Economics of Sustainability

So, it’s been 3 months, and you’re ready for a new toothbrush? Or maybe you need a new stick of deodorant. Maybe you accidentally shrunk your favorite shirt and you need a new one. I’m not going to tell you what to shop for, but what I am going to do is tell you how you should shop: sustainably

Small companies are leading the way for a sustainable future. The year is 2020, and it’s time for companies to not only care about the consumer but the planet, too. 

Money is everywhere. Brands like Nike and Adidas are racking in billions of dollars, profiting off of our American consumer mindset. Yes, small, eco-friendly campaigns and collections have surfaced, yet there is still no major shift in production. I mean really, how hard do you think it’d be for a billion-dollar corporation like Nike to start finding ways to cut down on C02 emissions, use eco-friendly materials, and headline a serious push for us, the consumers, to shift our gaze and look towards a sustainable future. 

I’ll tell you why it’s hard: money. Big companies like to do things cheaply. Those expensive Nike’s you wear are made for cheap. Fast food is a cheap product. The manager of your local McDonald’s isn’t going to get fresh market products, it’s being delivered to the restaurant from the processing plant. There needs to be an economic shift from the consumer in order for a sustainable free market to flourish.

We dictate the products companies make. 

Your dollar is the greatest form of protest, not making signs. 

If we, the people of the United States, in order to form a more sustainable future, establish an eco-friendly market, ensure global prosperity, provide for the common planet, promote the green mindset, and secure habitable homeostasis; we will continue to thrive here on Earth. 

Thumbs up for my Green Panda bamboo tooth brush

Consider this to be my “Sustainability Manifesto.” I don’t believe it’s hard to live sustainably because at it’s simplest form it is a mindset. Personally, I haven’t been going out of my way to buy sustainable products, but when 3 months went by and I needed a new toothbrush, I bought a bamboo one. It gets the job done. Teeth and mouth clean and no plastic waste in a landfill. No harm, no foul. Literally. It was less than $4 too. Easy choice, easy way for me to eliminate future plastic waste. Boxed Water! Ever heard of it? Sounds a little ridiculous, right? Water belongs in plastic. Wrong! Put the water in a box and drink it all up people, the future arrives only if we allow it!

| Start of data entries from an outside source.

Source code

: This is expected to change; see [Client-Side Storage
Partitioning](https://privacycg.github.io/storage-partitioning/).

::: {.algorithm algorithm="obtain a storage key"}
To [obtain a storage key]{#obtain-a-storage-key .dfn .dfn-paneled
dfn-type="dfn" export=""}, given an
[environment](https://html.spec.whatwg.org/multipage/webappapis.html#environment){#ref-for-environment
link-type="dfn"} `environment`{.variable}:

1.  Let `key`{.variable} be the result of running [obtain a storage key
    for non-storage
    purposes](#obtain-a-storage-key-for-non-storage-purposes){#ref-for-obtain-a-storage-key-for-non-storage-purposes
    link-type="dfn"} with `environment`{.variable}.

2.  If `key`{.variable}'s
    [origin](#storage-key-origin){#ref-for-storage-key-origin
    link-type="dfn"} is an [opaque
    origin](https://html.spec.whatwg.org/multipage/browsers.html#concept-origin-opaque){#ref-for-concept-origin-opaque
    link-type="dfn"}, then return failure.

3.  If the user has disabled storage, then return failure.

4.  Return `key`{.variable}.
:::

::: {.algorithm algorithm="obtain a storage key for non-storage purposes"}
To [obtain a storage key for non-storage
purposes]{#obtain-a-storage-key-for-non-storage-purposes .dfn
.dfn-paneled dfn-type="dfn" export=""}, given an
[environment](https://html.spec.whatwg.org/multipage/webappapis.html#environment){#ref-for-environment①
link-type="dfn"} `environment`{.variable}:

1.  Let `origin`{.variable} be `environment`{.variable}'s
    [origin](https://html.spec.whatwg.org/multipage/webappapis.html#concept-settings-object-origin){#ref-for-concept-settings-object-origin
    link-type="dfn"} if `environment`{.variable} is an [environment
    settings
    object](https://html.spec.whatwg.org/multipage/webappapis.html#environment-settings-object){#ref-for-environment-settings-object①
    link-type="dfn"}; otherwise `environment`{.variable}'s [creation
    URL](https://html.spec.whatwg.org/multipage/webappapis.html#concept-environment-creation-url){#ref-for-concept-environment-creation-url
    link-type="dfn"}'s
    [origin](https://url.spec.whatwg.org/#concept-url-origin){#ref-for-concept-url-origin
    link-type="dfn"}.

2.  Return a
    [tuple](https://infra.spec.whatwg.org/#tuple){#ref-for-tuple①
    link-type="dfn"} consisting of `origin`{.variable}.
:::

It’s possible to make the shift to sustainability on a need-be basis. When you need a new “____” (whatever it might be), try looking for a sustainable substitute. There are billions if not trillions of products out there in the world, and slowly, more and more eco-friendly products are emerging. For an economic example, let’s look at Tesla. Expensive? Yes, for now. Good for the environment, hell yes dude! 

If Consumers begin to start buying substitute goods, producers will increase supply. What the graph doesn’t show is when the producers make more of a substitute good, the supply curve will shift more out to the right, and lower the price even more due to making more at scale.

The more we buy a product, the cheaper it will become because of the high demand for it constitutes more harvesting of materials, a higher production count means more in circulation, more in circulation means lower costs, which equals a lower price, economic talk, ya-da-ya, beep boop beep. 

Guys. I’m not an economics major, I dropped out of college and this stuff makes sense to me. It makes sense to support brands and companies that care about us, the consumer, and the planet, our home. So why aren’t you?